The Men Who Stare at Goats

posted Nov 7, 2009, 7:33 PM by Jeff Brandt   [ updated Nov 9, 2009, 8:11 PM ]
I wanted to like this movie. I really did.

I'd rather not spend much time giving a plot summary on this one . . . I'm more interested in the conversation my dad and I had on the drive home from the theater. So here's a quick rehash:

George Clooney and Ewan McGregor star in an allegedly true story about a group of Army-trained psychics attempting to bring peace -- first to Vietnam in the 70s, then to Iraq earlier this decade. McGregor plays a humdrum journalist left bitter over a failed marriage and yearning excitement overseas. He finds Clooney randomly in a Kuwait restaurant, who claims to be a Jedi and shows some paperwork to prove it. Sorta. Jeff Bridges cashes in with a self-parody: the long-haired hippie leader of New Earth. Kevin Spacey accepts the typecasting as a creepy guy with a deadpan look and ill intentions. Goats and LSD abound, and everyone in the theater gives a good chuckle when they appear.

Now onto the jist of the conversation. At least, what I took home from it.

If you had just seen the movie, you'd probably be asking these questions, too: What is this supposed to be. Is it an absurdist comedy? A satire? An exposé of what "they don't want you to know" (since, according to the opening credits, "More of this is true than you believe")? It's not that I demand clear-cut categories or a "point" to everything I see. (Although, for my dad, it being pointless was enough to dislike it on principle.) But when a movie is both pointless and largely unfunny, you start to wonder what it is that you're supposed to enjoy.

Here are reasons why none of these categories fit.

Absurdist comedy: Don't get me wrong. I love random humor. The use of non-sequitors made Monty Python one of the greatest troupes in TV/film comedy. On paper, the concept of psychics killing goats with hard stares and bringing peace to the Middle East with LSD sounds funny. But in practice, it came out just so-so. The last few scenes are laughable not in the sense that they're funny but that they're dumb. As all the "_____ Movie" spoofs (except for the first two Scary Movies) have taught us, it takes intelligence to pull it off.

Satire: The humor here is too light to be satire. Who's being mocked? Mystics? Cynics? Hippies? The whole U.S. military? Men with prosthetic arms? Men Who Stare pokes a little bit of fun, but never feels angry or ironic.

Exposé: OK, ---SEMI-SPOILER ALERT--- The concept is that many events in this movie really happened, but when the journalist recorded the events on computer and sent it to the national media, the only part that broke into the news was the fact that U.S. troops tortured foreign detainees with strobe lights and music from the Barney children's show.
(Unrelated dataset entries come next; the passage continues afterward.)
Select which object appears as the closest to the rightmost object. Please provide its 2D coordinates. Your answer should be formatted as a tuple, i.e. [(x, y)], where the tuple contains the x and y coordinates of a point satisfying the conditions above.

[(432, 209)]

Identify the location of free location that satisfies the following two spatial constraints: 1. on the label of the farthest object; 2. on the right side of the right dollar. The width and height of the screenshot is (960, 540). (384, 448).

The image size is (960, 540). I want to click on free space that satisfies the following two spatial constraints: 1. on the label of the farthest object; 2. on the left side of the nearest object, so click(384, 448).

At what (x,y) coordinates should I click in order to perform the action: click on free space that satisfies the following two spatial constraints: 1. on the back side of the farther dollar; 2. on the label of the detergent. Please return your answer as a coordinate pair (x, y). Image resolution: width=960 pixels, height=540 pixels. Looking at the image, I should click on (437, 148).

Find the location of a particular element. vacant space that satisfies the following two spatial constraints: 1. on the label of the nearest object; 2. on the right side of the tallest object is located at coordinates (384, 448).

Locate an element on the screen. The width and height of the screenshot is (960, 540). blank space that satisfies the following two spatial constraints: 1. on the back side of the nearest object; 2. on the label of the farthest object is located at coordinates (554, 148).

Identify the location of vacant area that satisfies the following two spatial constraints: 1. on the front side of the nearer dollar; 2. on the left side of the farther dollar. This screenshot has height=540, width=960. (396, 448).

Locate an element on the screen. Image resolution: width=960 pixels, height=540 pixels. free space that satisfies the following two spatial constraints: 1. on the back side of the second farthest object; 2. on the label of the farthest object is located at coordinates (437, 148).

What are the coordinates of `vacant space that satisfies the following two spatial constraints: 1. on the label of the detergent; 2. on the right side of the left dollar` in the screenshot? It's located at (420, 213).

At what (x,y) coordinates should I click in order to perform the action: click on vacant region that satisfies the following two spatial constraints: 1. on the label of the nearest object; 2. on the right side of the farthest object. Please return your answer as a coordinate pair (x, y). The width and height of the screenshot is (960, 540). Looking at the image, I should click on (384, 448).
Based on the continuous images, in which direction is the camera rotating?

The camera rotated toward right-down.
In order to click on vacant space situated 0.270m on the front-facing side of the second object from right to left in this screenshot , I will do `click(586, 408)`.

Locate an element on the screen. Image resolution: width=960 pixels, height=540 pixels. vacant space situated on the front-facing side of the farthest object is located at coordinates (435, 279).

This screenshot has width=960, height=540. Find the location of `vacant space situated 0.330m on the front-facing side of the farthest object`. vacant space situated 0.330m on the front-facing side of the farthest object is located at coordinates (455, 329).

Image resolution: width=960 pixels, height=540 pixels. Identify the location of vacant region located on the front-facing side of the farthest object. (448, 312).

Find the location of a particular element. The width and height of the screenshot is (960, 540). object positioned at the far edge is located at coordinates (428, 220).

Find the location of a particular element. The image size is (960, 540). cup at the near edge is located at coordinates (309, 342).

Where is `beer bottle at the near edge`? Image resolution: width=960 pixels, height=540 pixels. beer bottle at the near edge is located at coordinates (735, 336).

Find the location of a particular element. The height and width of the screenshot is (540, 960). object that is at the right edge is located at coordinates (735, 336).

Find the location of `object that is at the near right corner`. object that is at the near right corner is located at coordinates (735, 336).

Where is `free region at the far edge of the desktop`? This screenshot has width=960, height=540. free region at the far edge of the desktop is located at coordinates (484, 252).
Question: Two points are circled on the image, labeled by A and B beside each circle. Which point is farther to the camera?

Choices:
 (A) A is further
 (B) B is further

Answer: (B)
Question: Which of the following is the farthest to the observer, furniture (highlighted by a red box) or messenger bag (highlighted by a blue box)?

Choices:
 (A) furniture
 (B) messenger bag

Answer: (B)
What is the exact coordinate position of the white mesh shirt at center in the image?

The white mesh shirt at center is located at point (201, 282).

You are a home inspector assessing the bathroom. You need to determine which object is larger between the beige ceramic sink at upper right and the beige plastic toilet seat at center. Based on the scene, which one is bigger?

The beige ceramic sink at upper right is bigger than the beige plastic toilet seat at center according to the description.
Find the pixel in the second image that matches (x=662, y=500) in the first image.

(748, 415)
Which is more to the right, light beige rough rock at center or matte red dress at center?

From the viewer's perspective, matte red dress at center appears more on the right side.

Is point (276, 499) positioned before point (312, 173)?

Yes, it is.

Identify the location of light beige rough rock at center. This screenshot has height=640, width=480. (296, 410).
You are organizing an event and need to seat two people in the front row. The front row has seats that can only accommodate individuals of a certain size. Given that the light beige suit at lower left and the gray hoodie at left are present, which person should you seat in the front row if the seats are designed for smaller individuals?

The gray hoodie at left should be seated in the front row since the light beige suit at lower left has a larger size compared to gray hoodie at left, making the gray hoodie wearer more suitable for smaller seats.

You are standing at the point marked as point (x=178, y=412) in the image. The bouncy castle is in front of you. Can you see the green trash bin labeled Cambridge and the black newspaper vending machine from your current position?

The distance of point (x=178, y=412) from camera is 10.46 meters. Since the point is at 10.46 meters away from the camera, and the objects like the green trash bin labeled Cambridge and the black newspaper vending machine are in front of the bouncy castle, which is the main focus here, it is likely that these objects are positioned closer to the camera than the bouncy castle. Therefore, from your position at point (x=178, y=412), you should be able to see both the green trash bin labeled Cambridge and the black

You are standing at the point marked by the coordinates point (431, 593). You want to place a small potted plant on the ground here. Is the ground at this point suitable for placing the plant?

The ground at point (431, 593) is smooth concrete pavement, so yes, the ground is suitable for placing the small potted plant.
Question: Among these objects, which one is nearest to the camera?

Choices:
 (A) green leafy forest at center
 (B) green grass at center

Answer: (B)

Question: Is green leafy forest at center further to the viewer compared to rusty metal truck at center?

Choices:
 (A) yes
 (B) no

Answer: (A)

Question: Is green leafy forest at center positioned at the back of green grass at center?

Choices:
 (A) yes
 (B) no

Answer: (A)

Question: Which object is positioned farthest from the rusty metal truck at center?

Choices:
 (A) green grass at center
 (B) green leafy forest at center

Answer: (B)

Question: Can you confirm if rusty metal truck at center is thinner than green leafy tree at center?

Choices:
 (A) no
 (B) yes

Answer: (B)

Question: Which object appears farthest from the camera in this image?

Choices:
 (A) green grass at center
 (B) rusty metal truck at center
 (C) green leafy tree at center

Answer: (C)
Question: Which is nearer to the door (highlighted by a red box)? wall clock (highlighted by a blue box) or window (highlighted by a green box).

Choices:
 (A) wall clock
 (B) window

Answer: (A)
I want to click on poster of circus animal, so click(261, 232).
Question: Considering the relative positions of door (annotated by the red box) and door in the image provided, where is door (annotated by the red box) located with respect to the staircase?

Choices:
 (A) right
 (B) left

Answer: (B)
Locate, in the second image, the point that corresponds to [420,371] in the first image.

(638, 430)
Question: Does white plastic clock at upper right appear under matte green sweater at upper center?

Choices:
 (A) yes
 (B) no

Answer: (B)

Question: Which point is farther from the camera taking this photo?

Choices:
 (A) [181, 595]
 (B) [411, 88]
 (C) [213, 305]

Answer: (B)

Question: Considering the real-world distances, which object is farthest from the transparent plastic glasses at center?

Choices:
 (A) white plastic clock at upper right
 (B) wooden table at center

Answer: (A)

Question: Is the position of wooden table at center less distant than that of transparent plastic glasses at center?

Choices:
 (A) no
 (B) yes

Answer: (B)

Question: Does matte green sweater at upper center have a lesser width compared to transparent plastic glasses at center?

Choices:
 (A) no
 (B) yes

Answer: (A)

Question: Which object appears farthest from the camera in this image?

Director Grant Heslov's treatment of said torture is frankly appalling. Like the rest of the film's comic incidents, a detainee's torture is treated as light humor. Whether or not this was intended, in practice, this scene got the same kind of chuckles as every other half-grade joke surrounding it.

There are ways to portray war atrocities that make filmgoers laugh out of discomfort, not out of straightforward humor. Mr. Heslov, I direct you to Catch-22 and Full Metal Jacket. Our nation's reputation is still healing from unforgivable, inhumane, and ineffective acts of torture in Iraq, Afganistan, and Guantanimo Bay. If you're going to bring it up, do it right.

Like I said, I wanted to like this movie. I like George Clooney, I like Jeff Bridges, I like psychics, I like goats, and I liked the quirky movie poster. But the film's formulaic ending, stale humor, overall pointlessness, and the above-mentioned scene in particular turned me decidedly against it.